During that writing and baking process, I finally found the right whole wheat bread recipe – this one from Real Simple. Of course, as you repeatedly make a recipe, you discover little ways to adapt it to your own preferences. After two years of bread baking failures, I had learned all the little tricks to make the perfect loaf – how to get it to rise well, how to shape it, and how long to wait for it to cool before cutting it (but I always cut it too early, because I somehow have the patience to let it rise for two hours but not to let it cool for 15 minutes).
Over time, I increased the ratio of whole wheat flour in the recipe and replaced the all-purpose flour with bread flour. I find that bread flour helps the dough rise even more (hence the name), especially if you are using whole wheat flour, which can be dense. If you prefer less wheaty taste and texture, feel free to scale back the amount of whole wheat flour and increase the amount of bread flour.
Before I share the recipe with you, I want to share some of my tips for how to make this bread its best possible.
– While you’re kneading it, boil a pot of water on the stove. To get the bread to rise, put the bread and the boiled water in the oven (which should be off) together. This provides just enough warmth and humidity to really activate the yeast.
– After an hour and a half of rising, reshape the loaf as desired (tall for sandwich bread, long for a baguette, et al.) on a pizza pan, and then allow to rise for half an hour while preheating the oven.
– Once the timer goes off, I turn off the oven but leave the bread in there for a couple more minutes. I find this gives the bread a nice golden crust.
- 1 tablespoon honey
- 1 cup warm water, plus more for boiling
- 2 1/2 teaspoons active dry yeast
- 2 tablespoon olive oil, divided
- 1 tablespoon salt
- 2 cups whole wheat flour
- 1 cup bread flour
- Mix the honey into the cup of warm water and then sprinkle in the yeast. Let stand until the top is foamy - this will be about five to ten minutes. Start a pot of water to boil on the stove.
- Add all of the whole wheat flour to a mixing bowl. Pour in the yeast, salt, and 1 tablespoon oil; combine with a wooden spoon. Add the bread flour and mix until it forms a ragged dough.

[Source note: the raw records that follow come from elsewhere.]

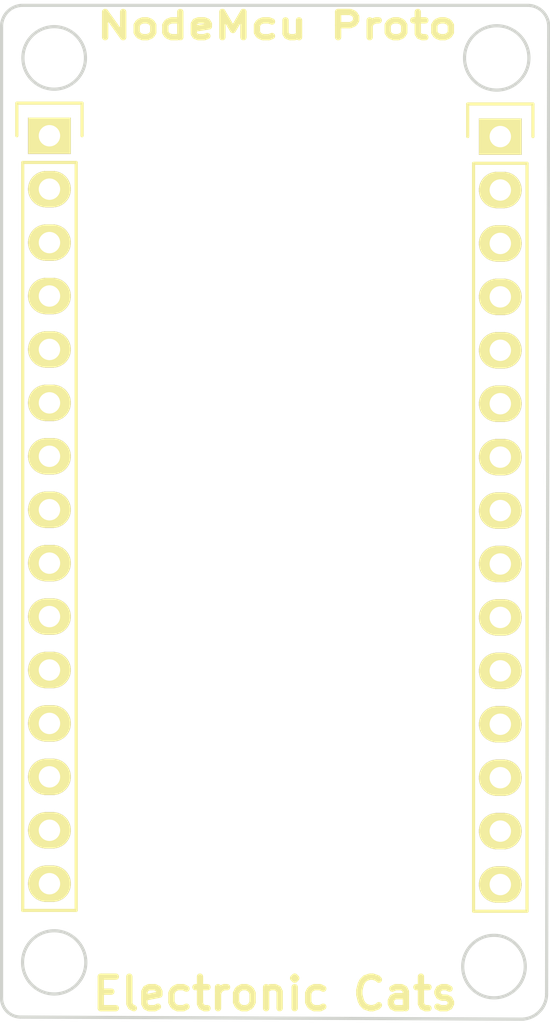
<source format=kicad_pcb>
(kicad_pcb (version 20221018) (generator pcbnew)

  (general
    (thickness 1.6)
  )

  (paper "A4")
  (title_block
    (title "ProtoShield_NodeMcu")
    (date "2016-01-25")
    (rev "0.1")
    (company "Electronic Cats")
    (comment 1 "Andrés Sabas")
  )

  (layers
    (0 "F.Cu" signal)
    (31 "B.Cu" signal)
    (32 "B.Adhes" user "B.Adhesive")
    (33 "F.Adhes" user "F.Adhesive")
    (34 "B.Paste" user)
    (35 "F.Paste" user)
    (36 "B.SilkS" user "B.Silkscreen")
    (37 "F.SilkS" user "F.Silkscreen")
    (38 "B.Mask" user)
    (39 "F.Mask" user)
    (40 "Dwgs.User" user "User.Drawings")
    (41 "Cmts.User" user "User.Comments")
    (42 "Eco1.User" user "User.Eco1")
    (43 "Eco2.User" user "User.Eco2")
    (44 "Edge.Cuts" user)
    (45 "Margin" user)
    (46 "B.CrtYd" user "B.Courtyard")
    (47 "F.CrtYd" user "F.Courtyard")
    (48 "B.Fab" user)
    (49 "F.Fab" user)
  )

  (setup
    (pad_to_mask_clearance 0.2)
    (pcbplotparams
      (layerselection 0x0000030_80000001)
      (plot_on_all_layers_selection 0x0000000_00000000)
      (disableapertmacros false)
      (usegerberextensions false)
      (usegerberattributes true)
      (usegerberadvancedattributes true)
      (creategerberjobfile true)
      (dashed_line_dash_ratio 12.000000)
      (dashed_line_gap_ratio 3.000000)
      (svgprecision 4)
      (plotframeref false)
      (viasonmask false)
      (mode 1)
      (useauxorigin false)
      (hpglpennumber 1)
      (hpglpenspeed 20)
      (hpglpendiameter 15.000000)
      (dxfpolygonmode true)
      (dxfimperialunits true)
      (dxfusepcbnewfont true)
      (psnegative false)
      (psa4output false)
      (plotreference true)
      (plotvalue true)
      (plotinvisibletext false)
      (sketchpadsonfab false)
      (subtractmaskfromsilk false)
      (outputformat 1)
      (mirror false)
      (drillshape 1)
      (scaleselection 1)
      (outputdirectory "")
    )
  )

  (net 0 "")
  (net 1 "Net-(P1-Pad1)")
  (net 2 "Net-(P1-Pad2)")
  (net 3 "Net-(P1-Pad3)")
  (net 4 "Net-(P1-Pad4)")
  (net 5 "Net-(P1-Pad5)")
  (net 6 "Net-(P1-Pad6)")
  (net 7 "Net-(P1-Pad7)")
  (net 8 "Net-(P1-Pad8)")
  (net 9 "Net-(P1-Pad9)")
  (net 10 "Net-(P1-Pad10)")
  (net 11 "Net-(P1-Pad11)")
  (net 12 "Net-(P1-Pad12)")
  (net 13 "Net-(P1-Pad13)")
  (net 14 "Net-(P1-Pad14)")
  (net 15 "Net-(P1-Pad15)")
  (net 16 "Net-(P8-Pad1)")
  (net 17 "Net-(P8-Pad2)")
  (net 18 "Net-(P8-Pad3)")
  (net 19 "Net-(P8-Pad4)")
  (net 20 "Net-(P8-Pad5)")
  (net 21 "Net-(P8-Pad6)")
  (net 22 "Net-(P8-Pad7)")
  (net 23 "Net-(P8-Pad8)")
  (net 24 "Net-(P8-Pad9)")
  (net 25 "Net-(P8-Pad10)")
  (net 26 "Net-(P8-Pad11)")
  (net 27 "Net-(P8-Pad12)")
  (net 28 "Net-(P8-Pad13)")
  (net 29 "Net-(P8-Pad14)")
  (net 30 "Net-(P8-Pad15)")

  (footprint "Pin_Headers:Pin_Header_Straight_1x15" (layer "F.Cu") (at 129.775 108.3))

  (footprint "Pin_Headers:Pin_Header_Straight_1x15" (layer "F.Cu") (at 151.2 108.34))

  (gr_circle (center 130 104.6) (end 131.4 105.1)
    (stroke (width 0.15) (type solid)) (fill none) (layer "Edge.Cuts") (tstamp 000cc37e-b958-4d92-9e41-e08fe2bb36ae))
  (gr_circle (center 130 147.6) (end 131.5 147.7)
    (stroke (width 0.15) (type solid)) (fill none) (layer "Edge.Cuts") (tstamp 15b0b945-2cfc-4d4d-b6a3-e5533150507c))
  (gr_line (start 128.4 150.2) (end 152.3 150.3)
    (stroke (width 0.15) (type solid)) (layer "Edge.Cuts") (tstamp 503cef66-a3e4-4c97-9b21-e76957c5a84f))
  (gr_arc (start 127.5 103.1) (mid 127.792893 102.392893) (end 128.5 102.1)
    (stroke (width 0.15) (type solid)) (layer "Edge.Cuts") (tstamp 532fce57-7255-4cbb-8196-ce23ddc4dde2))
  (gr_arc (start 128.4 150.2) (mid 127.763604 149.936396) (end 127.5 149.3)
    (stroke (width 0.15) (type solid)) (layer "Edge.Cuts") (tstamp 542b01e1-ff75-4df2-8bd5-863a6d1b4a05))
  (gr_line (start 152.5 102.1) (end 128.5 102.1)
    (stroke (width 0.15) (type solid)) (layer "Edge.Cuts") (tstamp 656cf9df-edce-4cc4-8b45-0fd95386e70f))
  (gr_arc (start 152.5 102.1) (mid 153.207107 102.392893) (end 153.5 103.1)
    (stroke (width 0.15) (type solid)) (layer "Edge.Cuts") (tstamp 6854ead5-984a-4902-9c10-dcaaf0735c13))
  (gr_line (start 127.5 103.1) (end 127.5 149.3)
    (stroke (width 0.15) (type solid)) (layer "Edge.Cuts") (tstamp 6ca68f3e-f926-43b0-bd52-d9a6c7bd2aeb))
  (gr_arc (start 153.4 149.1) (mid 153.083059 149.912532) (end 152.299654 150.295855)
    (stroke (width 0.15) (type solid)) (layer "Edge.Cuts") (tstamp 81fa8999-f813-4bb9-b434-7dc7420069e2))
  (gr_circle (center 150.9 147.8) (end 152.3 148.3)
    (stroke (width 0.15) (type solid)) (fill none) (layer "Edge.Cuts") (tstamp bbc52a81-f1d1-47ce-ad1e-f41fc78bc906))
  (gr_line (start 153.4 149.1) (end 153.5 103.1)
    (stroke (width 0.15) (type solid)) (layer "Edge.Cuts") (tstamp bca6bef7-6387-427c-8905-8cc44eefaaaf))
  (gr_circle (center 151.029705 104.6) (end 152.529705 104.9)
    (stroke (width 0.15) (type solid)) (fill none) (layer "Edge.Cuts") (tstamp c5ed85fd-0e18-444e-b9a7-18b58d617b67))
  (gr_text "Electronic Cats" (at 140.5 149.1) (layer "F.SilkS") (tstamp 50198787-4bb2-47b9-ad52-191fc293fb90)
    (effects (font (size 1.5 1.5) (thickness 0.3)))
  )
  (gr_text "NodeMcu Proto" (at 140.6 103.075) (layer "F.SilkS") (tstamp 8726c3b4-69ee-4670-9521-24f106af6247)
    (effects (font (size 1.2 1.5) (thickness 0.3)))
  )

)

</source>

- Knead the bread for 5-10 minutes, either by hand or with a mixer on a low setting. Add more flour or water if needed. (I always end up adding a bit more water, maybe 2 tablespoons or so). The dough is ready when it is springy to the touch.
- Pour the remaining tablespoon of olive oil into a mixing bowl; put the dough in the bowl and turn to coat with the oil Cover the bowl with plastic wrap. Put the bowl and the pot of boiled water into an "off" stove and let rise for an hour and a half.

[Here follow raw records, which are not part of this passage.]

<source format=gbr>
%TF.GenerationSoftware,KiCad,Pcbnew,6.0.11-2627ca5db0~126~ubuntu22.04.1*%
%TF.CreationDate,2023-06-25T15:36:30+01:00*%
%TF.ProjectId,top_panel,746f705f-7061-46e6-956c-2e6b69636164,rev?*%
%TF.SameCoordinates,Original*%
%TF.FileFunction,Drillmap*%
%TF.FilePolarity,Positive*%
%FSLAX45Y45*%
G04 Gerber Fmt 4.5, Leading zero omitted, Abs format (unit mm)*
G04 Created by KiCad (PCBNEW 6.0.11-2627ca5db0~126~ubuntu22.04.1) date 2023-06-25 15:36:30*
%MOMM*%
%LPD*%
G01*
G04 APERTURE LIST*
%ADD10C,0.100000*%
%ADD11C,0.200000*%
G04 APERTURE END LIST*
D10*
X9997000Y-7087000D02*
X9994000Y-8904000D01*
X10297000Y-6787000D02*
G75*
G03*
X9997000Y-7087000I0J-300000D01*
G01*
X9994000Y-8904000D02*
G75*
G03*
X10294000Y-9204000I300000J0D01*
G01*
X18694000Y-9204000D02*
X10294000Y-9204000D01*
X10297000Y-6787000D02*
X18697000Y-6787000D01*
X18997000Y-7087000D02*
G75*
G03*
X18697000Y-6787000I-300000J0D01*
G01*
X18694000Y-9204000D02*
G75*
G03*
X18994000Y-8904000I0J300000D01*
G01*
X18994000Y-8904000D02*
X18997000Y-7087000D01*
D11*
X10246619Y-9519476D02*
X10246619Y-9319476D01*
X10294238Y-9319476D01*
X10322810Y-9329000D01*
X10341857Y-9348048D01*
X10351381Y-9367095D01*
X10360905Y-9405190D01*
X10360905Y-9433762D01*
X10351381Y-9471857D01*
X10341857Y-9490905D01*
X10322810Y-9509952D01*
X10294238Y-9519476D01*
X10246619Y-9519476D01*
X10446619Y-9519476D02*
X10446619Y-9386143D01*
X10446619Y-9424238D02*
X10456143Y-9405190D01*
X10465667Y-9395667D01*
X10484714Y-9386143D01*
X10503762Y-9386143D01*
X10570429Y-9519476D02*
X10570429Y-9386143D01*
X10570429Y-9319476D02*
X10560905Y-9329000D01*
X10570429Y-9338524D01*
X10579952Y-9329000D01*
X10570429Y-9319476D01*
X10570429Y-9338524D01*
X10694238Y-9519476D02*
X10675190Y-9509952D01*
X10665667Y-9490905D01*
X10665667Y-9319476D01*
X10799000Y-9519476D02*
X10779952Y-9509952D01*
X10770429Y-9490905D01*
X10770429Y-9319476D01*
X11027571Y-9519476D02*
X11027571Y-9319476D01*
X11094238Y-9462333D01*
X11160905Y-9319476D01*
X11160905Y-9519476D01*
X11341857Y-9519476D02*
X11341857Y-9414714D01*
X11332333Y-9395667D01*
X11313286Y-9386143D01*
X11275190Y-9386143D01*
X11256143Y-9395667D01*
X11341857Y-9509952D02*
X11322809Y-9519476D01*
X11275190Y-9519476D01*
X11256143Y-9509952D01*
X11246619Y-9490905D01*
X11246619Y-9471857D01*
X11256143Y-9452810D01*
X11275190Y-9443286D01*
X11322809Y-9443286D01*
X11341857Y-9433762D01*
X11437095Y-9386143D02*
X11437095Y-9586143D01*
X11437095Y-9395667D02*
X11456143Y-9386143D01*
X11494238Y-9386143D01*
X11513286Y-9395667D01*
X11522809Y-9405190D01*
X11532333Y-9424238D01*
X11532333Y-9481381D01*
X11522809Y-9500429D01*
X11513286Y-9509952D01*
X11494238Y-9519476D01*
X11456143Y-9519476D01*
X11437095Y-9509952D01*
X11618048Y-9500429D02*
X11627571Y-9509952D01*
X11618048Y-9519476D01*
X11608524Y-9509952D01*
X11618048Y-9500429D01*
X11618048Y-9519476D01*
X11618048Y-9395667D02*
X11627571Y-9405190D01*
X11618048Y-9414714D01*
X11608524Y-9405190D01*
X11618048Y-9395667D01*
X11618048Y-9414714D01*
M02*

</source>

- After an hour and a half, remove the dough from the bowl and reshape into a loaf on a pizza pan or other flat baking tray. Cover and let rise for another half of an hour. Meanwhile, preheat the oven to 350°F.
- Gently reshape the loaf again if needed, and then bake in the oven for 30-35 minutes or until golden brown on the outside. You can tell when it's done if it sounds hollow when you knock on the loaf. Remove from the oven and let cool at least 15 minutes before slicing.
- The loaf will stay good for at least five days if properly stored. I wrap mine in parchment paper and store in a bread box. You can also store it in the fridge.